Most interesting, Hispanic Republicans are more likely to support gay marriage than the general Republican population by a significant 14 percentage points.


According to a new study published by the National Council of La Raza (NCLR) [PDF], 54 percent of Latinos say they support gay marriage. According to a Gallup Poll taken in May, 53 percent of the general American population now supports gay marriage.

The wide-ranging study illuminates many facets of Hispanic Americans' views of the LFBT community and gay rights, but perhaps what is most interesting is that Latino Republicans are much more likely to support gay marriage than the rest of the GOP.

Forty-two percent of Latino Republicans favor gay marriage. Only 28 percent of the general GOP supports gay marriage.

Interestingly, Latino Democrats are less likely than the general Democratic population to support gay marriage, though the gap is slightly smaller; 58 percent of Latino Dems support gay marriage compared to 69 percent of all Democrats.

Cuban-Americans make up only a small portion of NCLR's poll, but the results echo a poll of Miami-Dade Cubans in 2008. Back then, 68.5 percent of Cuban-Americans in the county identified as Republican. However, 70 percent of all Cuban-Americans in the county said they either opposed or had no opinion on a constitutional amendment that would ban gay marriage. Only 30 percent supported such an amendment.

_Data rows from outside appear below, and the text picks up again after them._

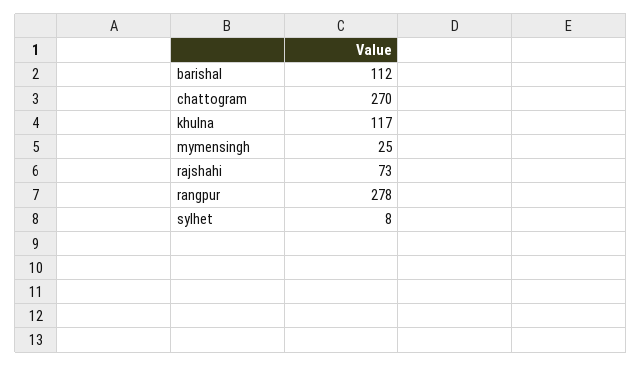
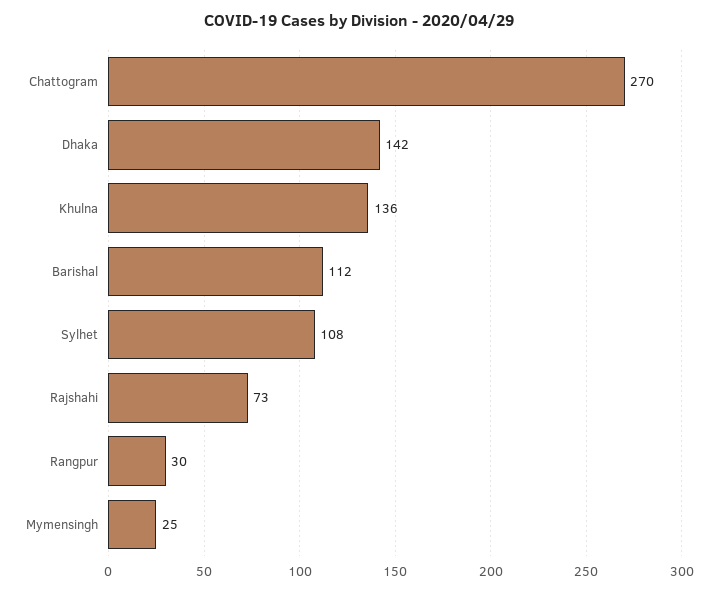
  {
    "barishal": 112,
    "chattogram": 270,
-   "khulna": 117,
+   "khulna": 136,
    "mymensingh": 25,
    "rajshahi": 73,
-   "rangpur": 278,
+   "rangpur": 30,
-   "sylhet": 8
+   "sylhet": 108,
+   "Dhaka": 142
  }

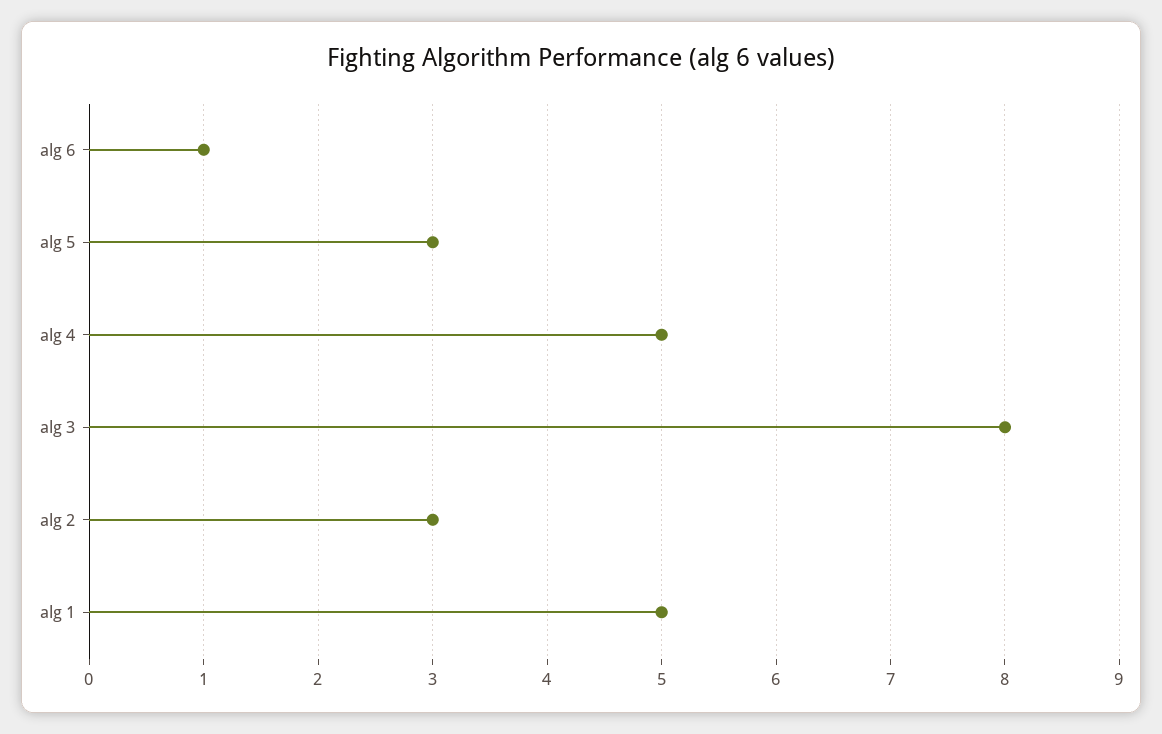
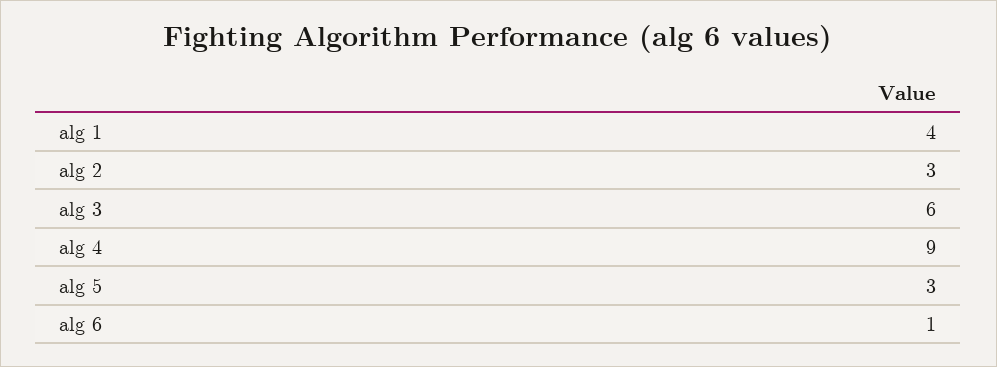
  {
    "alg 6": 1,
    "alg 5": 3,
-   "alg 4": 5,
+   "alg 4": 9,
-   "alg 3": 8,
+   "alg 3": 6,
    "alg 2": 3,
-   "alg 1": 5
+   "alg 1": 4
  }

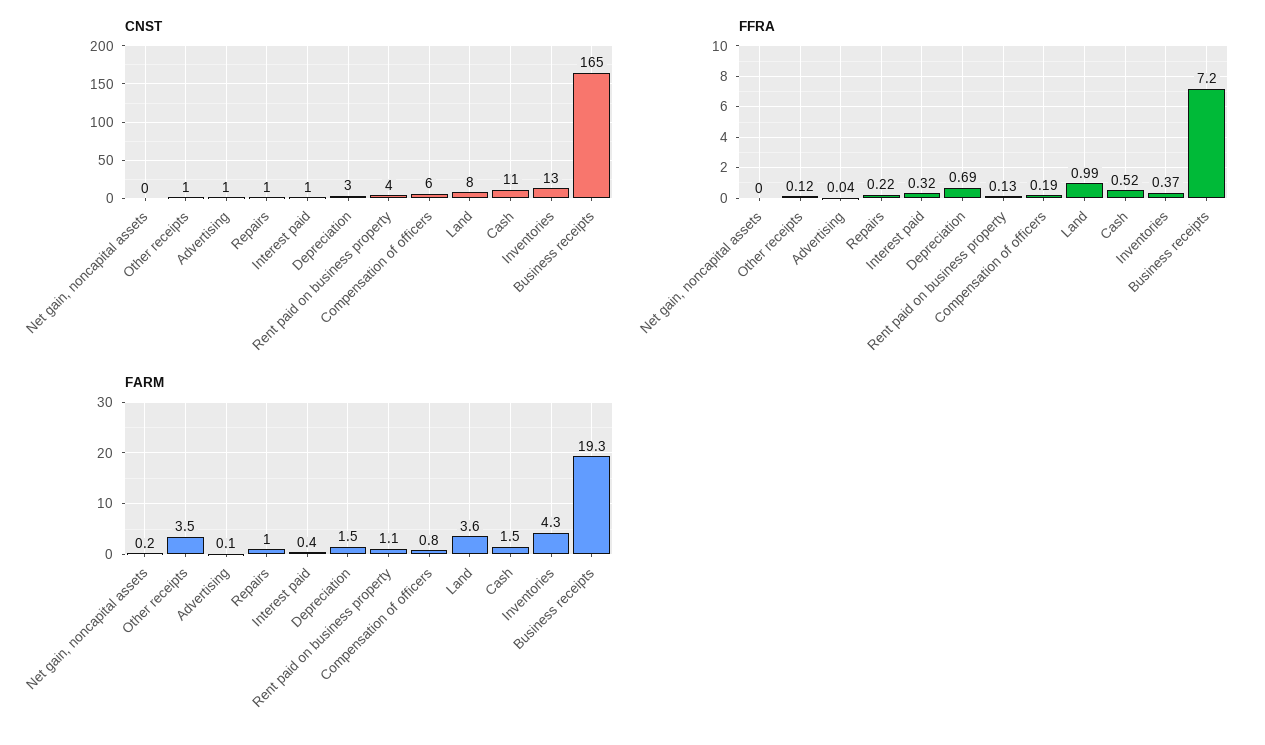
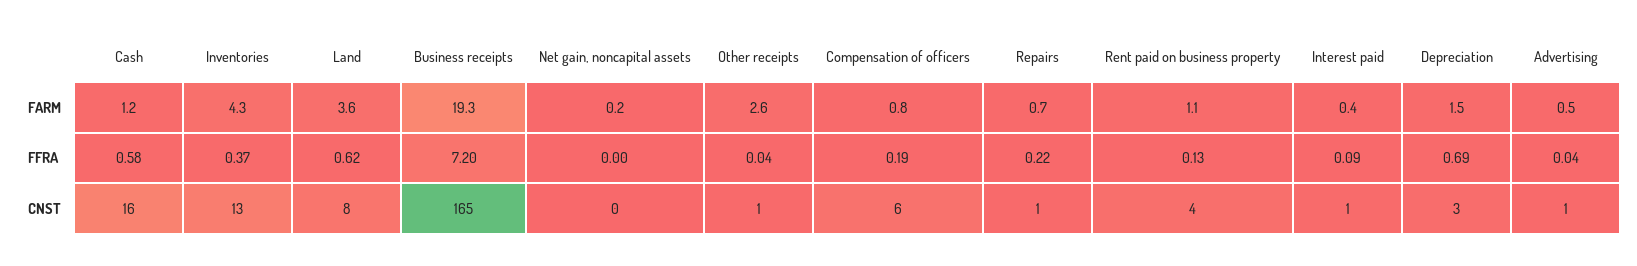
  {
    "CNST": {
      "Net gain, noncapital assets": 0,
      "Other receipts": 1,
      "Advertising": 1,
      "Repairs": 1,
      "Interest paid": 1,
      "Depreciation": 3,
      "Rent paid on business property": 4,
      "Compensation of officers": 6,
      "Land": 8,
-     "Cash": 11,
+     "Cash": 16,
      "Inventories": 13,
      "Business receipts": 165
    },
    "FFRA": {
      "Net gain, noncapital assets": 0,
-     "Other receipts": 0.12,
+     "Other receipts": 0.04,
      "Advertising": 0.04,
      "Repairs": 0.22,
-     "Interest paid": 0.32,
+     "Interest paid": 0.09,
      "Depreciation": 0.69,
      "Rent paid on business property": 0.13,
      "Compensation of officers": 0.19,
-     "Land": 0.99,
+     "Land": 0.62,
-     "Cash": 0.52,
+     "Cash": 0.58,
      "Inventories": 0.37,
      "Business receipts": 7.2
    },
    "FARM": {
      "Net gain, noncapital assets": 0.2,
-     "Other receipts": 3.5,
+     "Other receipts": 2.6,
-     "Advertising": 0.1,
+     "Advertising": 0.5,
-     "Repairs": 1,
+     "Repairs": 0.7,
      "Interest paid": 0.4,
      "Depreciation": 1.5,
      "Rent paid on business property": 1.1,
      "Compensation of officers": 0.8,
      "Land": 3.6,
-     "Cash": 1.5,
+     "Cash": 1.2,
      "Inventories": 4.3,
      "Business receipts": 19.3
    }
  }

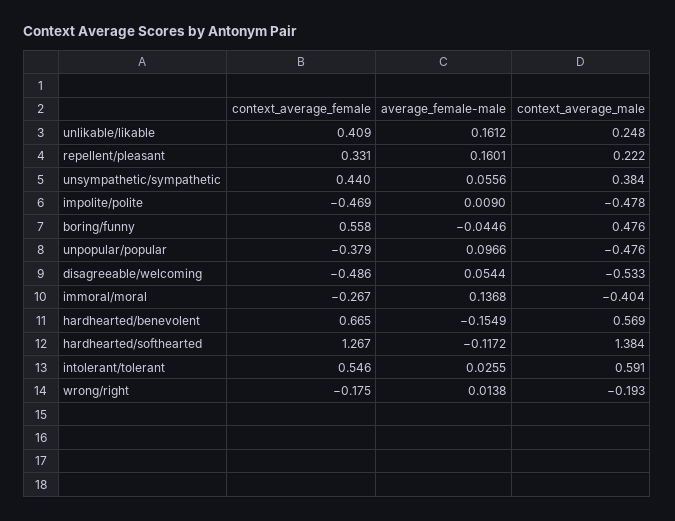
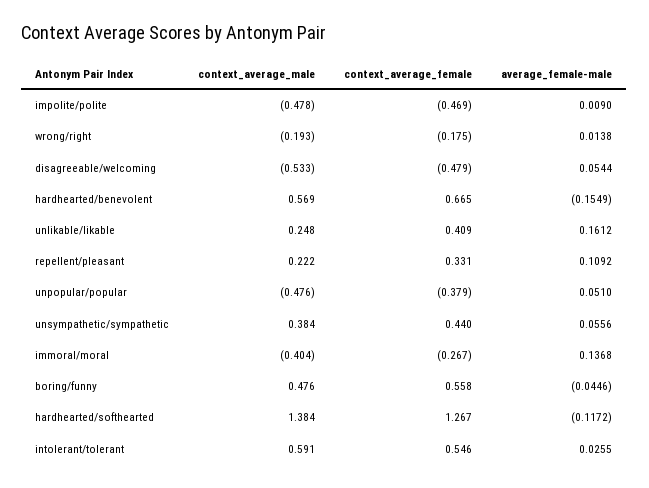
  {
    "context_average_female": {
      "unlikable/likable": 0.409,
      "repellent/pleasant": 0.331,
      "unsympathetic/sympathetic": 0.44,
      "impolite/polite": -0.469,
      "boring/funny": 0.558,
      "unpopular/popular": -0.379,
-     "disagreeable/welcoming": -0.486,
+     "disagreeable/welcoming": -0.479,
      "immoral/moral": -0.267,
      "hardhearted/benevolent": 0.665,
      "hardhearted/softhearted": 1.267,
      "intolerant/tolerant": 0.546,
      "wrong/right": -0.175
    },
    "average_female-male": {
      "unlikable/likable": 0.1612,
-     "repellent/pleasant": 0.1601,
+     "repellent/pleasant": 0.1092,
      "unsympathetic/sympathetic": 0.0556,
      "impolite/polite": 0.009,
      "boring/funny": -0.0446,
-     "unpopular/popular": 0.0966,
+     "unpopular/popular": 0.051,
      "disagreeable/welcoming": 0.0544,
      "immoral/moral": 0.1368,
      "hardhearted/benevolent": -0.1549,
      "hardhearted/softhearted": -0.1172,
      "intolerant/tolerant": 0.0255,
      "wrong/right": 0.0138
    },
    "context_average_male": {
      "unlikable/likable": 0.248,
      "repellent/pleasant": 0.222,
      "unsympathetic/sympathetic": 0.384,
      "impolite/polite": -0.478,
      "boring/funny": 0.476,
      "unpopular/popular": -0.476,
      "disagreeable/welcoming": -0.533,
      "immoral/moral": -0.404,
      "hardhearted/benevolent": 0.569,
      "hardhearted/softhearted": 1.384,
      "intolerant/tolerant": 0.591,
      "wrong/right": -0.193
    }
  }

This is perhaps why Cuban-American Republican Congresswoman Ileana Ros-Lehtinen is now the only Republican in the U.S. House who is a champion of gay rights and has faced little to no local backlash because of it. Perhaps that's why Republican former Rep. Lincoln Diaz-Balart broke with his party in one of the final major votes of his career to help repeal "Don't Ask, Don't Tell." And perhaps that's why when two registered Republicans with few substantial political position differences faced off in the nonpartisan county mayoral race, the one who had the endorsement from gay rights groups emerged victorious.

So word to NOM and the locally based anti-gay group the Christian Family Coalition: You have a lot of work to do to make opposition to gay marriage "a key badge of Latino identity."